Daughter and niece of award-winning tufa-cast experts Gary and Ira Custer, this young lady follows beautifully in the family footsteps.
This remarkably handsome and intricate concho belt shows her artistry and skill in this difficult medium. The tufa medium results in pieces that are both rugged and delicate, as here.
Tufa is a naturally compressed form of limestone sand. It is notoriously crumbly, and has to be carefully sawn and sculpted to preserve its shape. Casting molten silver – or another metal – from tufa requires a skillful and delicate touch.
Because it crumbles so readily, only a few casts can be made, usually, from one carved-out piece. See if you can tell which conchos are identical, and which are not.
The nine graceful ovals are covered with delicate swirls and circles referring to water. Sitting above each one, is a three-dimensional dragonfly. These are good luck symbols, since they flit and dart above waterways.

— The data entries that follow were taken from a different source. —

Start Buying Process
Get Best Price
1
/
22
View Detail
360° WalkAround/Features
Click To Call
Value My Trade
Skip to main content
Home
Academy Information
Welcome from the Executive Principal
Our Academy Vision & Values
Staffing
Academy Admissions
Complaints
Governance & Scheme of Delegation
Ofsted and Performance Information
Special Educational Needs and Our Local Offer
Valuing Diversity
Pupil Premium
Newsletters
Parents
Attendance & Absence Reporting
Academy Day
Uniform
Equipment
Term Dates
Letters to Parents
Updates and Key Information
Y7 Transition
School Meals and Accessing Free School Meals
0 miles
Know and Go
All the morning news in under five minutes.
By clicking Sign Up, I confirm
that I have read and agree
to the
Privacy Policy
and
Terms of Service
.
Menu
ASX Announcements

Notice, as well, the subtle variations in the forms of the dragonflies, indicating which ones came from the same tufa mold. Look at the back of the buckle, and you will note tufa’s characteristic pitted surface, even though the silver has been polished.

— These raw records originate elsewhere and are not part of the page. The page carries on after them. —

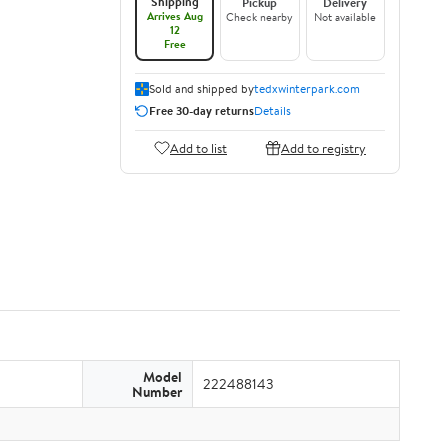
Shipping
Pickup
Delivery
Arrives Aug
Check nearby
Not available
12
Free
Sold and shipped by
tedxwinterpark.com
Free 30-day returns
Details
Add to list
Add to registry
Model
222488143
Number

This belt has other signs of quality besides the beauty of the design and the expertise of the execution: the silver is a thick and solid gauge; each concho is held in place with two sturdy copper keepers, so they won’t twist and turn when worn; the buckle can be unsnapped, and worn alone, with another leather belt, if you wish.
The leather belt can be cut to fit, or exchanged for a different leather altogether. (The conchos will slide off the leather, and can be attached to a different length of leather, and the buckle snaps off.)
With its curly water spirals gleaming over the darkened lower parts of the silver ovals, and the curved forms of the dragonflies, this belt is a pleasing combination of grace and substance.
Definitely one-of-a-kind, it will look chic with jeans, of course, and also with slacks, skirts, dresses, and more.